▶ Work instruction
Every line of the entries with the word "Octubre" in it should be shown.

(Stored data)
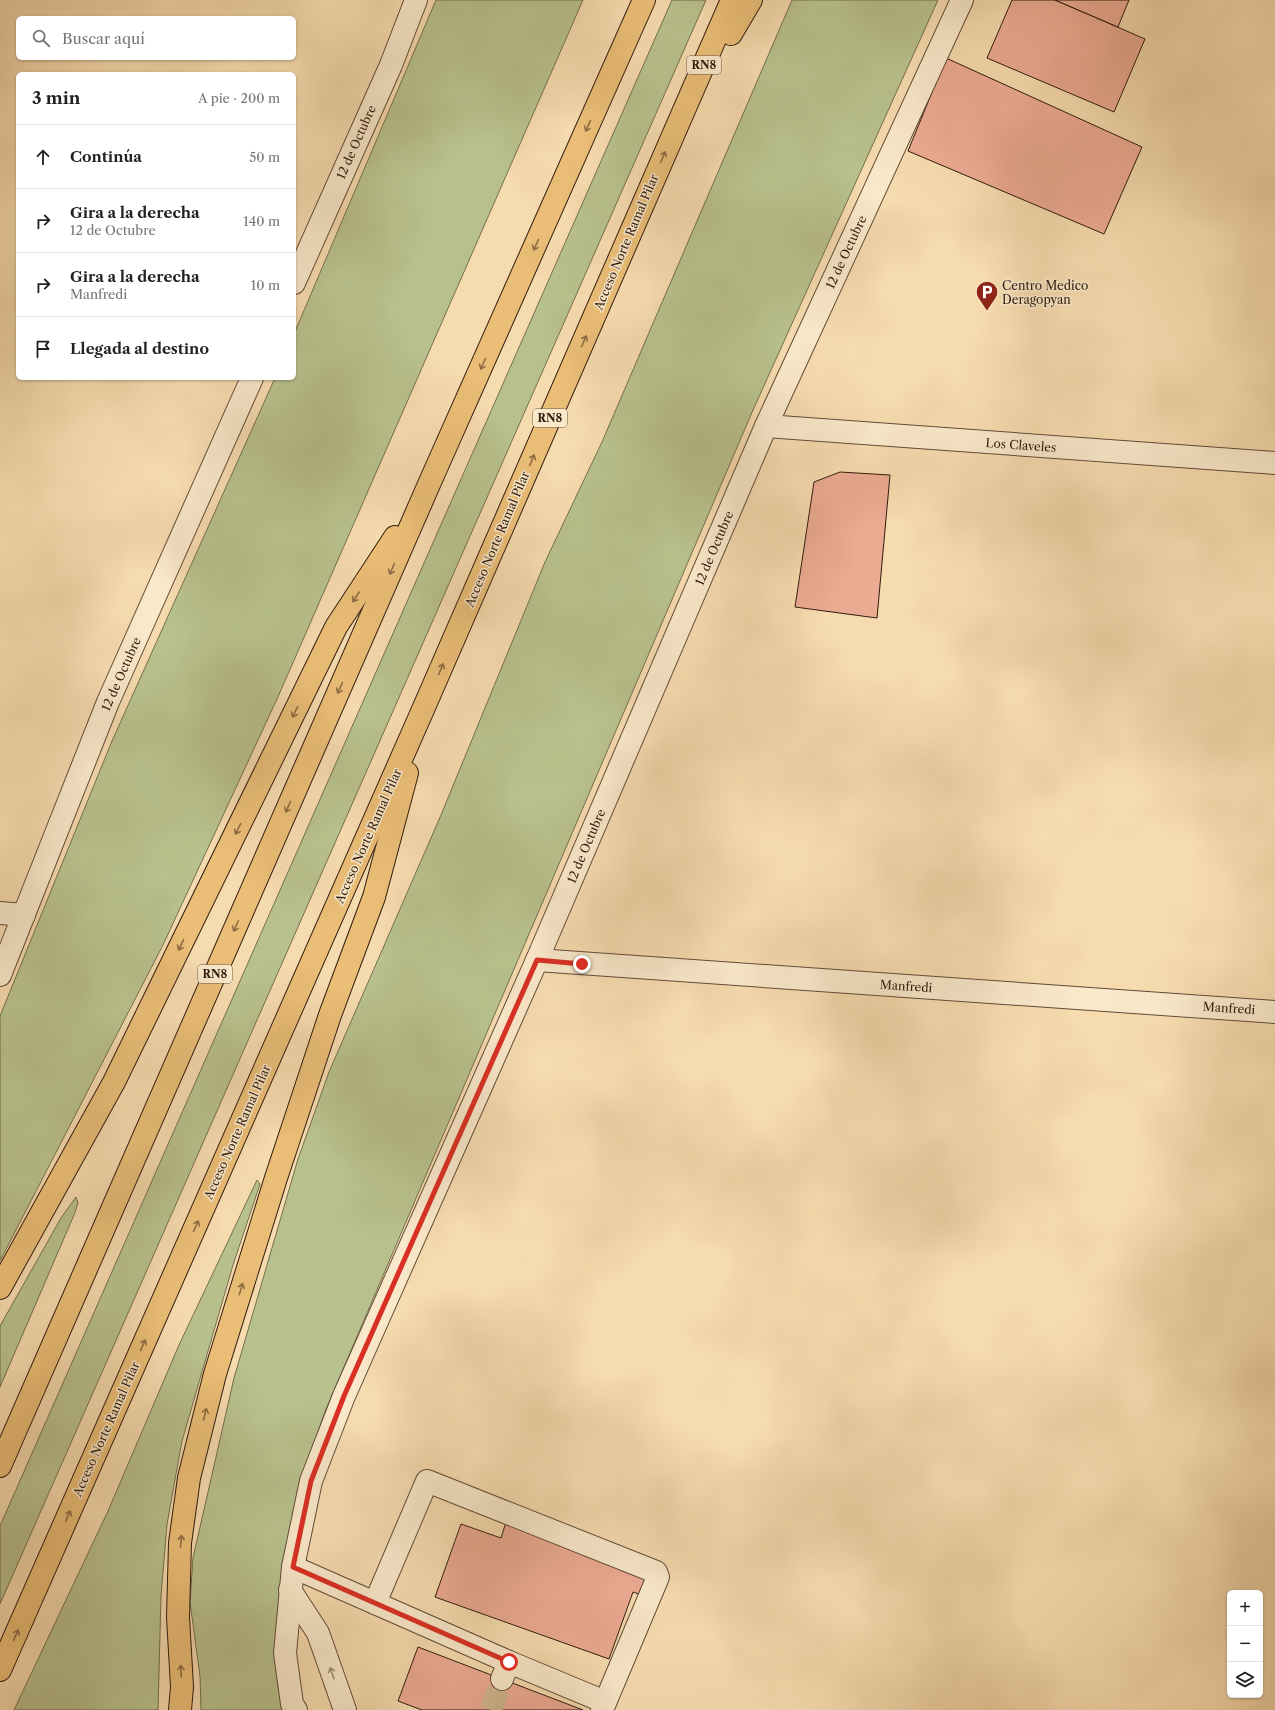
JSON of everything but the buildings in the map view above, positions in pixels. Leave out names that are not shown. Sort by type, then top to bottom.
[{"type":"highway","points":[[604,90],[634,0]]},
{"type":"highway","name":"RN8","points":[[0,1466],[430,482],[644,0]]},
{"type":"highway","name":"Acceso Norte Ramal Pilar","points":[[0,1670],[425,705],[732,0]]},
{"type":"highway","points":[[675,131],[751,0]]},
{"type":"highway","points":[[0,1288],[114,1082],[336,627],[430,482]]},
{"type":"highway","points":[[180,1710],[182,1687],[178,1617],[180,1543],[189,1478],[215,1374],[276,1178],[330,1015],[374,896],[425,705]]},
{"type":"street","name":"12 de Octubre","points":[[296,279],[391,65],[416,0]]},
{"type":"street","name":"12 de Octubre","points":[[296,1710],[292,1704],[285,1653],[293,1567],[311,1481],[344,1396],[537,960],[766,426],[962,0]]},
{"type":"street","name":"12 de Octubre","points":[[0,975],[108,702],[251,380]]},
{"type":"street","name":"Los Claveles","points":[[766,426],[1275,463]]},
{"type":"street","points":[[0,913],[24,915]]},
{"type":"street","name":"Manfredi","points":[[537,960],[1275,1012]]},
{"type":"street","points":[[293,1567],[375,1603],[505,1670],[604,1706],[658,1577],[656,1572],[427,1481],[375,1603]]},
{"type":"street","points":[[290,1590],[318,1633],[345,1710]]},
{"type":"green space","points":[[436,0],[583,0],[277,699],[163,945],[0,1261],[0,1016],[112,741],[274,380],[296,380],[296,329]]},
{"type":"green space","points":[[672,0],[706,0],[0,1604],[0,1526]]},
{"type":"green space","points":[[792,0],[938,0],[753,410],[326,1409],[304,1471],[284,1710],[201,1710],[200,1676],[190,1602],[193,1558],[234,1378],[298,1159],[329,1072],[441,815],[545,562],[602,442]]},
{"type":"green space","points":[[257,1180],[260,1184],[233,1265],[182,1441],[167,1524],[161,1596],[158,1710],[14,1710],[108,1511],[179,1345]]},
{"type":"green space","points":[[76,1197],[78,1203],[74,1215],[0,1387],[0,1326],[61,1218]]},
{"type":"tunnel","points":[[491,1710],[502,1679]]},
{"type":"place","name":"Centro Medico Deragopyan","points":[[987,312]]},
{"type":"route","points":[[509,1662],[293,1567],[311,1481],[344,1396],[537,960],[582,964]]}]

▶ Your solution
{"type":"street","name":"12 de Octubre","points":[[296,279],[391,65],[416,0]]},
{"type":"street","name":"12 de Octubre","points":[[296,1710],[292,1704],[285,1653],[293,1567],[311,1481],[344,1396],[537,960],[766,426],[962,0]]},
{"type":"street","name":"12 de Octubre","points":[[0,975],[108,702],[251,380]]},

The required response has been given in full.